COLUMBUS — Darrin Dubas took a seat behind the steering wheel.

He watched the computer monitor in front of him while maneuvering a combine through a field of crops. It was all part of a simulation farming game students like Dubas are using to learn about precision agriculture at Central Community College-Columbus.

That learning takes place at the Nebraska Precision Ag Center for Excellence (N-PACE), which was added to the campus in 2015 and hosted an open house last week.

Established through a $2.5 million grant from the U.S. Department of Labor that funded centers at both the Columbus and Hastings campuses, the program gives students the opportunity to major in precision agriculture.

“Central is the only school in Nebraska that offers a degree program in precision agriculture. Other programs offer a certificate, but nothing that is a degree,” said Amy Novak, N-PACE project director.

She said CCC sees a growing trend in precision agriculture, which incorporates technology into farming.

The four-year grant was awarded in 2014 and a curriculum was developed and implemented at the college two years ago. Classes include GPS data collection, water management, GIS mapping, data management and precision ag equipment and software.

An introduction course touches on various parts of precision ag.

Technology has become a big part of farming.

“One thing that’s changed today versus 20 years ago is we do a lot of farming on a computer,” said ag instructor Chase Janssen.

He said computers are used to operate drones and autonomous tractors, as well as collect data to make the best decisions for planting, fertilizer application and tillage.

Precision agriculture tools have been available for 15-20 years and almost every producer has some type of precision equipment on their farm. Janssen said the most innovative farmers use drones, self-driving tractors and computer systems.

There has been a mix of students taking courses in the precision ag program. Some work in the industry, like seed dealers who bring what they learn back to their business. Others are traditional students fresh out of high school who use the knowledge gained in the classroom on the family farm.

“These younger farmers are taking these ideas back to dad and grandpa, who want to try (precision ag) but don’t know a lot about it. So they send the kids to school to learn something about it and bring it back to them,” Janssen said.

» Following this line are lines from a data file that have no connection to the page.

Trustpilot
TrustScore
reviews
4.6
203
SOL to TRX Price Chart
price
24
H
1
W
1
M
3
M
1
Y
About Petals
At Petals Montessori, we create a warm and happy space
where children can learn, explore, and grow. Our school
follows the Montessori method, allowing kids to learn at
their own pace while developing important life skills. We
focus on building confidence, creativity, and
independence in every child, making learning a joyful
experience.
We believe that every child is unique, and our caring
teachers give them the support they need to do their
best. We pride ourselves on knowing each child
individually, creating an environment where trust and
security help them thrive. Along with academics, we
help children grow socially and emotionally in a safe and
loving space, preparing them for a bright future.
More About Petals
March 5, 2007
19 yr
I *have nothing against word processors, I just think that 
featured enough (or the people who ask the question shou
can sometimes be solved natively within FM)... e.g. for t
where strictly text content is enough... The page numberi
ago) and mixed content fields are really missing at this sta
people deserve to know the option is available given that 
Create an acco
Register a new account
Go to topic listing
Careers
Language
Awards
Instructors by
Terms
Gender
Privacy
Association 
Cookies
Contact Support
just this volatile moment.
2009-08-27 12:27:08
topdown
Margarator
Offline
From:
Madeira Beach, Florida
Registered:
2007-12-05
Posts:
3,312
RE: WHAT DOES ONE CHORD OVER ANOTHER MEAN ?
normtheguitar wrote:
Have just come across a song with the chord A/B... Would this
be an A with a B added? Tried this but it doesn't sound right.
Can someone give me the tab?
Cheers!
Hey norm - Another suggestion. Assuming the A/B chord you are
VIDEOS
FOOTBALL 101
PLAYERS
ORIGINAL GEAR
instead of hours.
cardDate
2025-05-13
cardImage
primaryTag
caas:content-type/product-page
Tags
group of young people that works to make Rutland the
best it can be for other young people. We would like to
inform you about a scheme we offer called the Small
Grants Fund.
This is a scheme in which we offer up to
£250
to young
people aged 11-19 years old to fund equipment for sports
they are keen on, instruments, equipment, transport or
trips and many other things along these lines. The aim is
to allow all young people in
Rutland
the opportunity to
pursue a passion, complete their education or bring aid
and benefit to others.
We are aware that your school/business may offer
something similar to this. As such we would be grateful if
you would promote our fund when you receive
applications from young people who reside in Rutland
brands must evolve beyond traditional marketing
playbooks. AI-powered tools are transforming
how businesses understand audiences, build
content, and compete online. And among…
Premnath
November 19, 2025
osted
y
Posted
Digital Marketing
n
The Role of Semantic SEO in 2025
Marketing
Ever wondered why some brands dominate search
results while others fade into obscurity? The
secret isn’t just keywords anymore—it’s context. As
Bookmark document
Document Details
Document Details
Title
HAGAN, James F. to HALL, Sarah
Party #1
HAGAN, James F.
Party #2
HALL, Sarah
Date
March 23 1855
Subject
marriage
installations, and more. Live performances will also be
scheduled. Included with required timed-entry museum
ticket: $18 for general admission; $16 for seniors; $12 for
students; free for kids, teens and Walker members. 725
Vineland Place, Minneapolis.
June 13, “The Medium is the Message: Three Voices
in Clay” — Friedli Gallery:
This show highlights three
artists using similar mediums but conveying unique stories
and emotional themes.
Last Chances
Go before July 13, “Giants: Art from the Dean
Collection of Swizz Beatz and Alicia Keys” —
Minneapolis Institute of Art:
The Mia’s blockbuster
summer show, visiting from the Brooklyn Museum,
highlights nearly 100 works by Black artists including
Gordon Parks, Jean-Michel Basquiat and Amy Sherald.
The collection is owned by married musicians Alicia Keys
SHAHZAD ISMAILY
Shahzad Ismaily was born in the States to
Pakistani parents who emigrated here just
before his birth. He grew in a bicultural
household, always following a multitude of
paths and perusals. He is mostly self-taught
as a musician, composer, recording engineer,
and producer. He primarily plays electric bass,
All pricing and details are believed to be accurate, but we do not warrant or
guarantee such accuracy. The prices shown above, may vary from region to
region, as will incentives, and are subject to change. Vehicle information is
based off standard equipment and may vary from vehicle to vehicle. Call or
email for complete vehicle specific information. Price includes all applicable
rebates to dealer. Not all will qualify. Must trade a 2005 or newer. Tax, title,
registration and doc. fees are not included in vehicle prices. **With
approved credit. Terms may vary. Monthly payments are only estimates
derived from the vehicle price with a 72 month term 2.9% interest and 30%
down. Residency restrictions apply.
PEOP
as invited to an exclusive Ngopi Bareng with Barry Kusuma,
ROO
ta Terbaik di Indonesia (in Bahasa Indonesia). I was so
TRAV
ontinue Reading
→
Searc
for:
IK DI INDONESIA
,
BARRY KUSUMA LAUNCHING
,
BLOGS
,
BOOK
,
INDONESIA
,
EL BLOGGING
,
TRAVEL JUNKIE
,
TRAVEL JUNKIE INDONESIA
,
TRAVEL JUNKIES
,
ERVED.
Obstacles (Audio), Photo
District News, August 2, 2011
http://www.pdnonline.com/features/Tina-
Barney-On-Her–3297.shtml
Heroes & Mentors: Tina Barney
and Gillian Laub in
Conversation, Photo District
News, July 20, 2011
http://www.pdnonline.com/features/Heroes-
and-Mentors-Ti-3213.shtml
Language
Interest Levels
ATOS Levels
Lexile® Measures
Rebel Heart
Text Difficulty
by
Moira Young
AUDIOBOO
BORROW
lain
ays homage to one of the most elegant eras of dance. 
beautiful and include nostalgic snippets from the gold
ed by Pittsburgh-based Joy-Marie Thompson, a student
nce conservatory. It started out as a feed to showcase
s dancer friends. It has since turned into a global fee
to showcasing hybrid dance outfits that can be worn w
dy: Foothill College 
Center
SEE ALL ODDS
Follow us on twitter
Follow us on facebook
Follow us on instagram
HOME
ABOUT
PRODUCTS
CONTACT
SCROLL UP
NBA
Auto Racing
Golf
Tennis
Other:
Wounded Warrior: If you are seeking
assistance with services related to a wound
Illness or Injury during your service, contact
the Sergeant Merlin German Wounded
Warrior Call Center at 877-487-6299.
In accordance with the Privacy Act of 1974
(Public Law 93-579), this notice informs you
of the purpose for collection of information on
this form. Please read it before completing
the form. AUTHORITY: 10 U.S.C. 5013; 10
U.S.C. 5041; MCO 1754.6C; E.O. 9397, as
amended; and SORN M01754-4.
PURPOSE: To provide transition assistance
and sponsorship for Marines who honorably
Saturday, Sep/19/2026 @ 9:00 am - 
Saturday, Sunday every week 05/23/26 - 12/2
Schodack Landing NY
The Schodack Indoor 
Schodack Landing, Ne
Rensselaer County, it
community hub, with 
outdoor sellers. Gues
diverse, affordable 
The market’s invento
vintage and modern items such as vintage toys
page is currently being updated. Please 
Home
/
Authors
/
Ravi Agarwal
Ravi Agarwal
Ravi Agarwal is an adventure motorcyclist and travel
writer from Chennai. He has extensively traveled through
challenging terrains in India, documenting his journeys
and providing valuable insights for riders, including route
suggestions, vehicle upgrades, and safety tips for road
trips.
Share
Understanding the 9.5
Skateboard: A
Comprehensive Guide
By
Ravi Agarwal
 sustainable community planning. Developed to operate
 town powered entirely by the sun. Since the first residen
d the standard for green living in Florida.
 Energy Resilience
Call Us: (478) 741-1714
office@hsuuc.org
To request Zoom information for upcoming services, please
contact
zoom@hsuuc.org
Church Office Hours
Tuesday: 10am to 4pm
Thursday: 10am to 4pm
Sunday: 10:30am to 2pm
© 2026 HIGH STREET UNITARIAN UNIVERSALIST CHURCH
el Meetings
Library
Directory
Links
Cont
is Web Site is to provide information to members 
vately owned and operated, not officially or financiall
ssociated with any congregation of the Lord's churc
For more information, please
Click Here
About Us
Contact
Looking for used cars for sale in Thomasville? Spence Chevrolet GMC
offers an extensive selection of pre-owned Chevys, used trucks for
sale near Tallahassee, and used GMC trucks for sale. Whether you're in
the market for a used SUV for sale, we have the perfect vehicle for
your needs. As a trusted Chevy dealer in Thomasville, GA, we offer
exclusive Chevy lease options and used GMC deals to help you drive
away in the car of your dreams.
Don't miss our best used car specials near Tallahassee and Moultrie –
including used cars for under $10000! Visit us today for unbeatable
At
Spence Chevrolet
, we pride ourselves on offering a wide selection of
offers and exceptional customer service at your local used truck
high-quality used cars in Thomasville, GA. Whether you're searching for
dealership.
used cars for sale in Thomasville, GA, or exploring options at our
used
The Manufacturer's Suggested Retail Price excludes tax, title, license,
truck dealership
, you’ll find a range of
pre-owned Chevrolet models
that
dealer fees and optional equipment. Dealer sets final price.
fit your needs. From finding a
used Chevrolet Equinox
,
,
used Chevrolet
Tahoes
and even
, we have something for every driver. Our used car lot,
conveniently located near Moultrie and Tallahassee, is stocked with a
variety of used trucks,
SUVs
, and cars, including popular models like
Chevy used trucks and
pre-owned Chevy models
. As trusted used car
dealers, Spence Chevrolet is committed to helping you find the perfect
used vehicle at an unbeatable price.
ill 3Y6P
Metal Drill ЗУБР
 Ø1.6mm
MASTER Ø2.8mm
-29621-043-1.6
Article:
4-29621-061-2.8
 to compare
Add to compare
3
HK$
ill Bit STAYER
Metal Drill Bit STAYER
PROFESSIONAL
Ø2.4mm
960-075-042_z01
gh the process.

Classes in the program are offered at the Columbus and Hastings campuses, as well as online. The Columbus center, located in the North Education Building, is equipped with farming simulators and drones.

Jerry Dunn, N-PACE student success coach and recruiter, said not all of those enrolling in the classes have farming experience. Providing opportunities for those students is another benefit of the program.

“What we try to tell our kids is you don’t have to come from a farming background and you don’t have to be male to get into this kind of an industry and to get jobs,” he said.

Janssen said some of those students experience a side of agriculture they didn't know exists.

“We get a lot of students who have no background in ag. They come into class not knowing a whole lot and it really opens their eyes. They come take a couple classes and next thing you know they are enrolled in a major,” he said.